Extracted records
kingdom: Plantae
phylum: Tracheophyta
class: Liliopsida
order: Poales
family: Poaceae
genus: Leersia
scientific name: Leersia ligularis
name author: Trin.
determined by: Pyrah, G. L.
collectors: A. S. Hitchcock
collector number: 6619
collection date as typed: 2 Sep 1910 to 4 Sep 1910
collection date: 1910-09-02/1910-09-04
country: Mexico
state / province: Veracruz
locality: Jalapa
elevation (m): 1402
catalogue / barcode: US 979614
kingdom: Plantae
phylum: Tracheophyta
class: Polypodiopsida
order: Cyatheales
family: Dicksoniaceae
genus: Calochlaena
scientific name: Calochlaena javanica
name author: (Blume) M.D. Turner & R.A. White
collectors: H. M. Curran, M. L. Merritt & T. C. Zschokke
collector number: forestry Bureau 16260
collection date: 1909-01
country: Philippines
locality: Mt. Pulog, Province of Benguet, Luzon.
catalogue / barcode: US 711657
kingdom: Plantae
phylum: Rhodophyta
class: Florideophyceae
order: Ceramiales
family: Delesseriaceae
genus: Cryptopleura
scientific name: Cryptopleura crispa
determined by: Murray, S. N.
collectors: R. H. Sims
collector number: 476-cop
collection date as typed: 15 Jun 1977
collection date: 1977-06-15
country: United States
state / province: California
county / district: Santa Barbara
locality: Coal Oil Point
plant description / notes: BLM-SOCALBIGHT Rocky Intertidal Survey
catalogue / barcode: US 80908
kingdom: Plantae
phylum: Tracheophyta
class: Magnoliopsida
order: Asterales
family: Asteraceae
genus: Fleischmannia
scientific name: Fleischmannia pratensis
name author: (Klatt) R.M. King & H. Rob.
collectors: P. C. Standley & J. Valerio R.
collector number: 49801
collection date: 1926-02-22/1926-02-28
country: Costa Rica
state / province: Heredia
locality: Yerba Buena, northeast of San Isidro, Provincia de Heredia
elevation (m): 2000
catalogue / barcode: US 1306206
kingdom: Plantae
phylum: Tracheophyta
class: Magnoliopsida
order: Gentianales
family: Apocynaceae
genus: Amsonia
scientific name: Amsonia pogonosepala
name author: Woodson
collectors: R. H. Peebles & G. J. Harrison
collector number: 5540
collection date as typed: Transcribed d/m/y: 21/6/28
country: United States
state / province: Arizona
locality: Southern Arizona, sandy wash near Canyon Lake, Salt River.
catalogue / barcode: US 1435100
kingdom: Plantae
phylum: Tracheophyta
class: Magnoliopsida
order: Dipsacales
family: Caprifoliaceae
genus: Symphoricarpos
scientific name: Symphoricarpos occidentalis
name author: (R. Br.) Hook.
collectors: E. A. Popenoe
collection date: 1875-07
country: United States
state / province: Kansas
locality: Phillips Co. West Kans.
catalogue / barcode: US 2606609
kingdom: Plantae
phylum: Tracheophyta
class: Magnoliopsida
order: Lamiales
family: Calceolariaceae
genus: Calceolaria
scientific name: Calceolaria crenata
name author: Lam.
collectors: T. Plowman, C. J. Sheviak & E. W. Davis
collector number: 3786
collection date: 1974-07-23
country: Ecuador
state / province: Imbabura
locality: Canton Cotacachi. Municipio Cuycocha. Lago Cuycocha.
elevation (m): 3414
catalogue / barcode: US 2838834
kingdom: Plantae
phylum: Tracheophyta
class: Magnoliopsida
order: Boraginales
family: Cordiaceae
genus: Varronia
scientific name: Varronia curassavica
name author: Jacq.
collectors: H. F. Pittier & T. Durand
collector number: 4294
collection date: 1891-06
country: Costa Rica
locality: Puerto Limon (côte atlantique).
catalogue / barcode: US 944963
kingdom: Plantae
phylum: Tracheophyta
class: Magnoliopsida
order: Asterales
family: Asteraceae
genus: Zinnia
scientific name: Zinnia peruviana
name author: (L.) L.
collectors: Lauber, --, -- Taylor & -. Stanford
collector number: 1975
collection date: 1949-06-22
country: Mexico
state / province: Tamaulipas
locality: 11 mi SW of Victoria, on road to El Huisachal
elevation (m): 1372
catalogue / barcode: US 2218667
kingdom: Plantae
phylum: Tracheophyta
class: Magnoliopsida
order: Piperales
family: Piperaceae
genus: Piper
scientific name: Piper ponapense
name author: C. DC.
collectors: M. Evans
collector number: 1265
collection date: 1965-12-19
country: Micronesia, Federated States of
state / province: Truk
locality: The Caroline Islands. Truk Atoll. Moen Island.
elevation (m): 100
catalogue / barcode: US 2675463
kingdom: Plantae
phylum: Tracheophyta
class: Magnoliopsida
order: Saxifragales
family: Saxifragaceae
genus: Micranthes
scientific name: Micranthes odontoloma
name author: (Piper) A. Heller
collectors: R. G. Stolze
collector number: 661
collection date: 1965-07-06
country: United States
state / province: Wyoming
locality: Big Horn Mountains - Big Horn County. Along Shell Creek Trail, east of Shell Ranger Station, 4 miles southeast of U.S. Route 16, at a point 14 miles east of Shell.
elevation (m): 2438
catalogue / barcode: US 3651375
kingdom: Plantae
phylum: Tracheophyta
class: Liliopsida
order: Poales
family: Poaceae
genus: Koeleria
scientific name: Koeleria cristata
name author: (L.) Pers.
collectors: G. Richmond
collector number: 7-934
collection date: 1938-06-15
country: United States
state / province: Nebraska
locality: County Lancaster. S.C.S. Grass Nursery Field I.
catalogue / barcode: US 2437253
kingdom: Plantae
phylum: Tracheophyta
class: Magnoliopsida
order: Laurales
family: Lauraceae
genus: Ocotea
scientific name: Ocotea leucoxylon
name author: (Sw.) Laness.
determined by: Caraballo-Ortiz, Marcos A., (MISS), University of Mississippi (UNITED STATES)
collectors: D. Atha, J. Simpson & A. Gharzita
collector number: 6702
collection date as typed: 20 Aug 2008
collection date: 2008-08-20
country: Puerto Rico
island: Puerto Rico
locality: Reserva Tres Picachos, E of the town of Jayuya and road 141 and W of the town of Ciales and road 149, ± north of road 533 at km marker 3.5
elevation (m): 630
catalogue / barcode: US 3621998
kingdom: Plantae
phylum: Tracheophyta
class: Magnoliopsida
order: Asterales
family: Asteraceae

**Written problem**
Reproduce only the lines from the one holding "state / province: Veracruz" through the one holding "catalogue / barcode: US 1435100", inclusive, changing every "collectors" to "collected by" and leaving the rest of the material unchanged.

**The reply**
state / province: Veracruz
locality: Jalapa
elevation (m): 1402
catalogue / barcode: US 979614
kingdom: Plantae
phylum: Tracheophyta
class: Polypodiopsida
order: Cyatheales
family: Dicksoniaceae
genus: Calochlaena
scientific name: Calochlaena javanica
name author: (Blume) M.D. Turner & R.A. White
collected by: H. M. Curran, M. L. Merritt & T. C. Zschokke
collector number: forestry Bureau 16260
collection date: 1909-01
country: Philippines
locality: Mt. Pulog, Province of Benguet, Luzon.
catalogue / barcode: US 711657
kingdom: Plantae
phylum: Rhodophyta
class: Florideophyceae
order: Ceramiales
family: Delesseriaceae
genus: Cryptopleura
scientific name: Cryptopleura crispa
determined by: Murray, S. N.
collected by: R. H. Sims
collector number: 476-cop
collection date as typed: 15 Jun 1977
collection date: 1977-06-15
country: United States
state / province: California
county / district: Santa Barbara
locality: Coal Oil Point
plant description / notes: BLM-SOCALBIGHT Rocky Intertidal Survey
catalogue / barcode: US 80908
kingdom: Plantae
phylum: Tracheophyta
class: Magnoliopsida
order: Asterales
family: Asteraceae
genus: Fleischmannia
scientific name: Fleischmannia pratensis
name author: (Klatt) R.M. King & H. Rob.
collected by: P. C. Standley & J. Valerio R.
collector number: 49801
collection date: 1926-02-22/1926-02-28
country: Costa Rica
state / province: Heredia
locality: Yerba Buena, northeast of San Isidro, Provincia de Heredia
elevation (m): 2000
catalogue / barcode: US 1306206
kingdom: Plantae
phylum: Tracheophyta
class: Magnoliopsida
order: Gentianales
family: Apocynaceae
genus: Amsonia
scientific name: Amsonia pogonosepala
name author: Woodson
collected by: R. H. Peebles & G. J. Harrison
collector number: 5540
collection date as typed: Transcribed d/m/y: 21/6/28
country: United States
state / province: Arizona
locality: Southern Arizona, sandy wash near Canyon Lake, Salt River.
catalogue / barcode: US 1435100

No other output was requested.